Accessibility links

Rare Earths Sources Court Japan

As Japanese industries reel from Chinese export restrictions on rare earth metals, alternative sources are moving in to fill the gap.

In 2005, Japanese industries asked Yasushi Watanabe, a geologist at the Geological Survey of Japan, to find new sources of rare earths - metals that are used in products from computer hard disk drives to hybrid car batteries.

China for years has supplied most of Japan's rare earths. Watanabe's job has been to help assess the quality of deposits and the viability of mining them in countries outside China. In recent years, the Japanese government and large Japanese companies have entered joint ventures to explore for and mine these metals all over the world - in Vietnam, India, Kazakhstan, Mongolia, Australia and the United States.

Still, when China curbed rare earths exports to Japan in September following a territorial dispute, Japanese industries had to scramble.

"It was a big mistake. Last year, due to the economic depression Japanese companies didn't buy enough amounts of rare earths from China. In future, we will not repeat such failure again," Watanabe said.

At a rare earth conference this week in Hong Kong, organized by Metal Events and Roskill Information Services, miners from Greenland, Australia, the U.S., South Africa, Turkey and other nations reached out to the Japanese.

Japan's high-tech industries need about 30,000 tons of the metals this year, and the need is expected to grow in the next two years, partly because of the demand for hybrid cars.

Ahmet Arda, managing director of AMR Resources, says his company has accelerated the production of rare earths in southern Turkey to take advantage of the shortage.

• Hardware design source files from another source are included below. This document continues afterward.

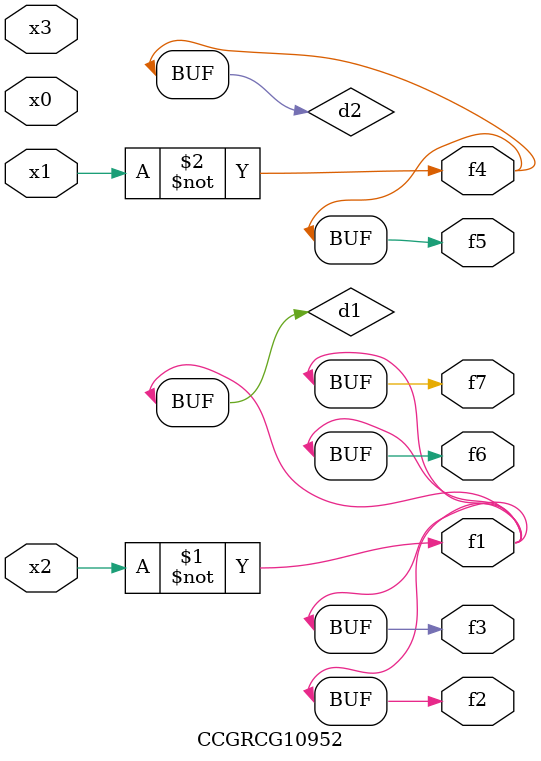
<source format=v>
module CCGRCG10952(
	input x0, x1, x2, x3,
	output f1, f2, f3, f4, f5, f6, f7
);

	wire d1, d2;

	xnor (d1, x2);
	not (d2, x1);
	assign f1 = d1;
	assign f2 = d1;
	assign f3 = d1;
	assign f4 = d2;
	assign f5 = d2;
	assign f6 = d1;
	assign f7 = d1;
endmodule

</source>
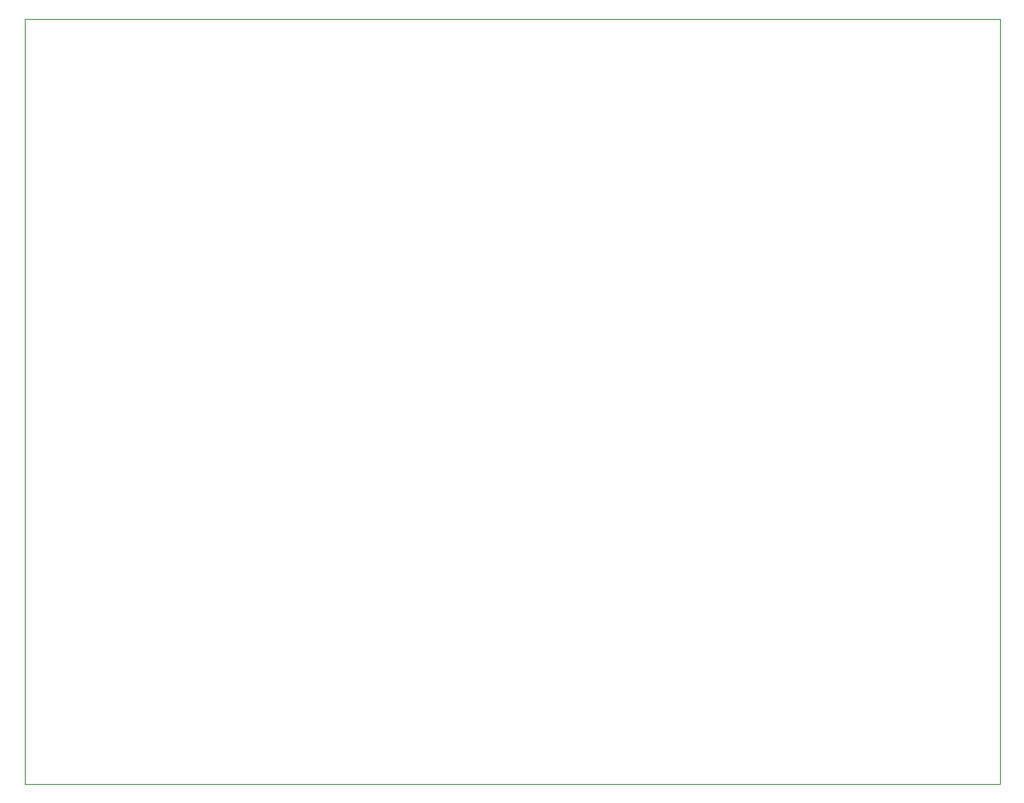
<source format=gbr>
%TF.GenerationSoftware,KiCad,Pcbnew,8.0.8*%
%TF.CreationDate,2025-03-28T16:36:24+05:30*%
%TF.ProjectId,MainBoard_v1.2.0,4d61696e-426f-4617-9264-5f76312e322e,rev?*%
%TF.SameCoordinates,Original*%
%TF.FileFunction,Legend,Bot*%
%TF.FilePolarity,Positive*%
%FSLAX46Y46*%
G04 Gerber Fmt 4.6, Leading zero omitted, Abs format (unit mm)*
G04 Created by KiCad (PCBNEW 8.0.8) date 2025-03-28 16:36:24*
%MOMM*%
%LPD*%
G01*
G04 APERTURE LIST*
G04 Aperture macros list*
%AMRoundRect*
0 Rectangle with rounded corners*
0 $1 Rounding radius*
0 $2 $3 $4 $5 $6 $7 $8 $9 X,Y pos of 4 corners*
0 Add a 4 corners polygon primitive as box body*
4,1,4,$2,$3,$4,$5,$6,$7,$8,$9,$2,$3,0*
0 Add four circle primitives for the rounded corners*
1,1,$1+$1,$2,$3*
1,1,$1+$1,$4,$5*
1,1,$1+$1,$6,$7*
1,1,$1+$1,$8,$9*
0 Add four rect primitives between the rounded corners*
20,1,$1+$1,$2,$3,$4,$5,0*
20,1,$1+$1,$4,$5,$6,$7,0*
20,1,$1+$1,$6,$7,$8,$9,0*
20,1,$1+$1,$8,$9,$2,$3,0*%
G04 Aperture macros list end*
%ADD10C,3.200000*%
%ADD11R,2.600000X2.600000*%
%ADD12C,2.600000*%
%ADD13RoundRect,0.250000X-0.600000X-0.725000X0.600000X-0.725000X0.600000X0.725000X-0.600000X0.725000X0*%
%ADD14O,1.700000X1.950000*%
%ADD15RoundRect,0.250000X0.725000X-0.600000X0.725000X0.600000X-0.725000X0.600000X-0.725000X-0.600000X0*%
%ADD16O,1.950000X1.700000*%
%ADD17RoundRect,0.102000X0.754000X-0.754000X0.754000X0.754000X-0.754000X0.754000X-0.754000X-0.754000X0*%
%ADD18RoundRect,0.250000X0.600000X0.675000X-0.600000X0.675000X-0.600000X-0.675000X0.600000X-0.675000X0*%
%ADD19O,1.700000X1.850000*%
%ADD20R,2.000000X2.000000*%
%ADD21C,2.000000*%
%ADD22RoundRect,0.250000X-0.725000X0.600000X-0.725000X-0.600000X0.725000X-0.600000X0.725000X0.600000X0*%
%ADD23O,3.800000X5.500000*%
%ADD24O,3.800000X5.300000*%
%ADD25R,1.500000X1.500000*%
%ADD26C,1.600000*%
%ADD27RoundRect,0.250000X0.750000X-0.600000X0.750000X0.600000X-0.750000X0.600000X-0.750000X-0.600000X0*%
%ADD28O,2.000000X1.700000*%
%ADD29O,1.700000X1.700000*%
%ADD30R,1.700000X1.700000*%
%TA.AperFunction,Profile*%
%ADD31C,0.050000*%
%TD*%
G04 APERTURE END LIST*
%LPC*%
D10*
%TO.C,REF\u002A\u002A*%
X68820000Y-117850000D03*
%TD*%
%TO.C,REF\u002A\u002A*%
X119370000Y-122010000D03*
%TD*%
D11*
%TO.C,J15*%
X139305000Y-93725000D03*
D12*
X134225000Y-93725000D03*
%TD*%
D13*
%TO.C,J6*%
X95830000Y-93555000D03*
D14*
X98330000Y-93555000D03*
X100830000Y-93555000D03*
%TD*%
D13*
%TO.C,J5*%
X79260000Y-159435000D03*
D14*
X81760000Y-159435000D03*
X84260000Y-159435000D03*
X86760000Y-159435000D03*
%TD*%
D15*
%TO.C,J1*%
X144930000Y-148640000D03*
D16*
X144930000Y-146140000D03*
X144930000Y-143640000D03*
X144930000Y-141140000D03*
%TD*%
D11*
%TO.C,BATTERY_CONN2*%
X57125000Y-98505000D03*
D12*
X57125000Y-103585000D03*
%TD*%
D11*
%TO.C,J9*%
X142215000Y-159075000D03*
D12*
X147295000Y-159075000D03*
%TD*%
D11*
%TO.C,BATTERY_CONN4*%
X72925000Y-94395000D03*
D12*
X67845000Y-94395000D03*
%TD*%
D17*
%TO.C,U1*%
X89300000Y-115610000D03*
X86760000Y-115610000D03*
X91840000Y-115610000D03*
X96920000Y-115610000D03*
X84220000Y-115610000D03*
X109620000Y-115610000D03*
X122320000Y-115610000D03*
X84220000Y-133390000D03*
X96920000Y-133390000D03*
X109620000Y-133390000D03*
X122320000Y-133390000D03*
X79140000Y-133390000D03*
X81680000Y-133390000D03*
X86760000Y-133390000D03*
X89300000Y-133390000D03*
X91840000Y-133390000D03*
X94380000Y-133390000D03*
X99460000Y-133390000D03*
X102000000Y-133390000D03*
X104540000Y-133390000D03*
X107080000Y-133390000D03*
X112160000Y-133390000D03*
X114700000Y-133390000D03*
X117240000Y-133390000D03*
X119780000Y-133390000D03*
X124860000Y-133390000D03*
X127400000Y-133390000D03*
X127400000Y-115610000D03*
X124860000Y-115610000D03*
X119780000Y-115610000D03*
X117240000Y-115610000D03*
X114700000Y-115610000D03*
X112160000Y-115610000D03*
X107080000Y-115610000D03*
X102000000Y-115610000D03*
X99460000Y-115610000D03*
X94380000Y-115610000D03*
X104540000Y-115610000D03*
X79140000Y-115610000D03*
X81680000Y-115610000D03*
%TD*%
D13*
%TO.C,J11*%
X80850000Y-92505000D03*
D14*
X83350000Y-92505000D03*
X85850000Y-92505000D03*
X88350000Y-92505000D03*
%TD*%
D18*
%TO.C,Q1*%
X70500000Y-156000000D03*
D19*
X73000000Y-156000000D03*
X68000000Y-156000000D03*
%TD*%
D20*
%TO.C,JP1*%
X143890000Y-125480000D03*
D21*
X143890000Y-117880000D03*
%TD*%
D22*
%TO.C,J12*%
X146500000Y-103000000D03*
D16*
X146500000Y-105500000D03*
X146500000Y-108000000D03*
X146500000Y-110500000D03*
%TD*%
D23*
%TO.C,F1*%
X70500000Y-148950000D03*
D24*
X70500000Y-140950000D03*
%TD*%
D13*
%TO.C,J4*%
X92890000Y-159465000D03*
D14*
X95390000Y-159465000D03*
X97890000Y-159465000D03*
%TD*%
D22*
%TO.C,J10*%
X58025000Y-130250000D03*
D16*
X58025000Y-132750000D03*
X58025000Y-135250000D03*
X58025000Y-137750000D03*
%TD*%
D13*
%TO.C,J7*%
X108000000Y-93530000D03*
D14*
X110500000Y-93530000D03*
X113000000Y-93530000D03*
%TD*%
D25*
%TO.C,SW2*%
X70540000Y-162000000D03*
D26*
X68000000Y-162000000D03*
X73080000Y-162000000D03*
%TD*%
D21*
%TO.C,SW1*%
X120670000Y-102820000D03*
X127170000Y-102820000D03*
X120670000Y-107320000D03*
X127170000Y-107320000D03*
%TD*%
D11*
%TO.C,BATTERY_CONN3*%
X57275000Y-110245000D03*
D12*
X57275000Y-115325000D03*
%TD*%
D11*
%TO.C,BATTERY_CONN1*%
X58000000Y-153000000D03*
D12*
X58000000Y-158080000D03*
%TD*%
D11*
%TO.C,J8*%
X126240000Y-93760000D03*
D12*
X121160000Y-93760000D03*
%TD*%
D27*
%TO.C,J14*%
X144600000Y-134360000D03*
D28*
X144600000Y-131860000D03*
%TD*%
D10*
%TO.C,REF\u002A\u002A*%
X129440000Y-152990000D03*
%TD*%
D29*
%TO.C,J2*%
X133008490Y-160652115D03*
X130468490Y-160652115D03*
X127928490Y-160652115D03*
X125388490Y-160652115D03*
X122848490Y-160652115D03*
D30*
X120308490Y-160652115D03*
%TD*%
%TO.C,J3*%
X132970000Y-143610000D03*
D29*
X130430000Y-143610000D03*
X127890000Y-143610000D03*
X125350000Y-143610000D03*
X122810000Y-143610000D03*
X120270000Y-143610000D03*
%TD*%
D13*
%TO.C,J13*%
X104060000Y-159460000D03*
D14*
X106560000Y-159460000D03*
X109060000Y-159460000D03*
%TD*%
%LPD*%
D31*
X50875000Y-87873251D02*
X150625000Y-87873251D01*
X150625000Y-166150000D01*
X50875000Y-166150000D01*
X50875000Y-87873251D01*
M02*

</source>
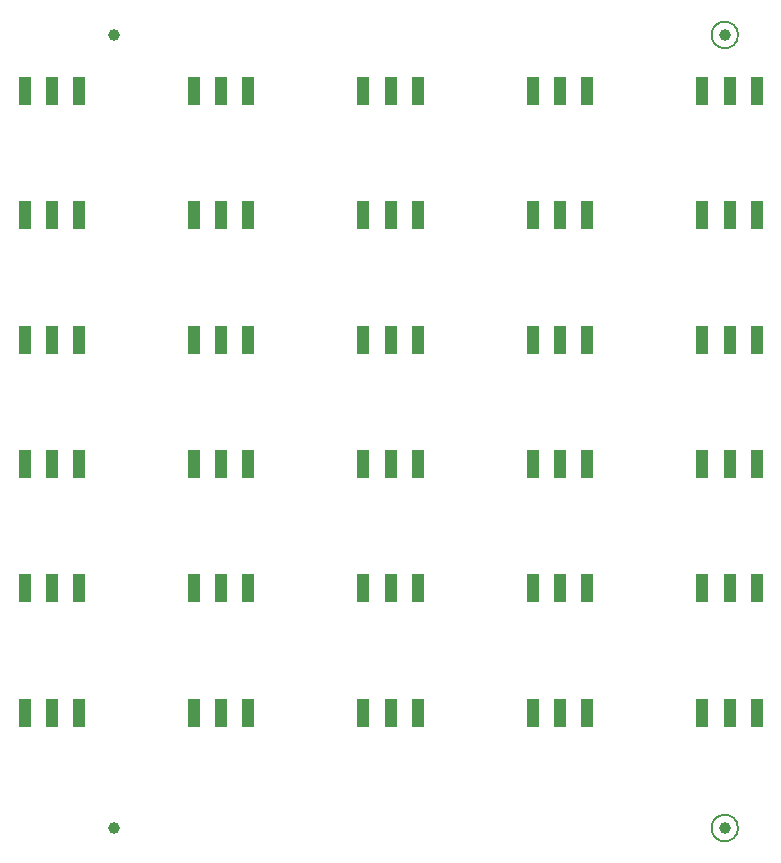
<source format=gbp>
G04*
G04 #@! TF.GenerationSoftware,Altium Limited,Altium Designer,23.5.1 (21)*
G04*
G04 Layer_Color=128*
%FSTAX25Y25*%
%MOIN*%
G70*
G04*
G04 #@! TF.SameCoordinates,755BC27C-C67A-4D62-9883-C884FE973DC9*
G04*
G04*
G04 #@! TF.FilePolarity,Positive*
G04*
G01*
G75*
%ADD10C,0.00787*%
%ADD11C,0.03937*%
%ADD32R,0.03937X0.09449*%
D10*
X0255394Y0276173D02*
G03*
X0255394Y0276173I-0004409J0D01*
G01*
Y0011811D02*
G03*
X0255394Y0011811I-0004409J0D01*
G01*
D11*
X0250985Y0276173D02*
D03*
X0047244D02*
D03*
X0250985Y0011811D02*
D03*
X0047244D02*
D03*
D32*
X0017565Y0050308D02*
D03*
X0035675D02*
D03*
X002662D02*
D03*
X0074061D02*
D03*
X0092171D02*
D03*
X0083116D02*
D03*
X0130557D02*
D03*
X0148667D02*
D03*
X0139612D02*
D03*
X0187053D02*
D03*
X0205164D02*
D03*
X0196108D02*
D03*
X0243549D02*
D03*
X026166D02*
D03*
X0252605D02*
D03*
X0017565Y0091743D02*
D03*
X0035675D02*
D03*
X002662D02*
D03*
X0074061D02*
D03*
X0092171D02*
D03*
X0083116D02*
D03*
X0130557D02*
D03*
X0148667D02*
D03*
X0139612D02*
D03*
X0187053D02*
D03*
X0205164D02*
D03*
X0196108D02*
D03*
X0243549D02*
D03*
X026166D02*
D03*
X0252605D02*
D03*
X0017565Y0133179D02*
D03*
X0035675D02*
D03*
X002662D02*
D03*
X0074061D02*
D03*
X0092171D02*
D03*
X0083116D02*
D03*
X0130557D02*
D03*
X0148667D02*
D03*
X0139612D02*
D03*
X0187053D02*
D03*
X0205164D02*
D03*
X0196108D02*
D03*
X0243549D02*
D03*
X026166D02*
D03*
X0252605D02*
D03*
X0017565Y0174615D02*
D03*
X0035675D02*
D03*
X002662D02*
D03*
X0074061D02*
D03*
X0092171D02*
D03*
X0083116D02*
D03*
X0130557D02*
D03*
X0148667D02*
D03*
X0139612D02*
D03*
X0187053D02*
D03*
X0205164D02*
D03*
X0196108D02*
D03*
X0243549D02*
D03*
X026166D02*
D03*
X0252605D02*
D03*
X0017565Y021605D02*
D03*
X0035675D02*
D03*
X002662D02*
D03*
X0074061D02*
D03*
X0092171D02*
D03*
X0083116D02*
D03*
X0130557D02*
D03*
X0148667D02*
D03*
X0139612D02*
D03*
X0187053D02*
D03*
X0205164D02*
D03*
X0196108D02*
D03*
X0243549D02*
D03*
X026166D02*
D03*
X0252605D02*
D03*
X0017565Y0257486D02*
D03*
X0035675D02*
D03*
X002662D02*
D03*
X0074061D02*
D03*
X0092171D02*
D03*
X0083116D02*
D03*
X0130557D02*
D03*
X0148667D02*
D03*
X0139612D02*
D03*
X0187053D02*
D03*
X0205164D02*
D03*
X0196108D02*
D03*
X0243549D02*
D03*
X026166D02*
D03*
X0252605D02*
D03*
M02*

</source>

"It's a reality everybody wakes up to. We wanted to bring that production forward and we are looking for strategic partners, somebody who is interested in rare earths," Arda states, "This can be Honda, Mitsubishi, Siemens, Bosch."

Watanabe, who is also a group leader at Japan's National Institute of Advanced Industrial Science and Technology, says Japan is developing technology to improve recycling of some rare earths from discarded electronic products. And it is seeking substitutes for rare earth components.

He says in two years Japan will find its own steady supply of rare earths.

"I think this year and next year would be very hard for Japan, but from 2012, this will change because we have our own supply sources and two major deposits Mountain Pass and Mount Weld in the U.S. and Australia will start producing rare earths. Now stable supply is more important than the price. Even if the price is somewhat higher than Chinese products, probably Japanese companies would buy from those mines outside China," Watanabe said.

Rare earth minerals are difficult and expensive to mine. And like most mining activities, doing so results in environmental damage, particularly because the ores from which these metals are extracted can be radioactive. Chinese mines have produced rare earths at a much lower cost, forcing competitors to shut down in recent years and creating a near monopoly.

Germany and the United States are among the countries that have expressed concern about China's decision to cut rare earth exports. Both countries have industries that need the minerals.

The rare earths issue may figure in the strategic agenda for the leaders of Japan and the United States in their summit later this week on the sidelines of the Asia-Pacific Economic Cooperation summit in Yokohama, Japan.

China denies it is using rare earths as a diplomatic leverage against Japan and defended its export controls as a step toward more sustainable mining and protecting its environment.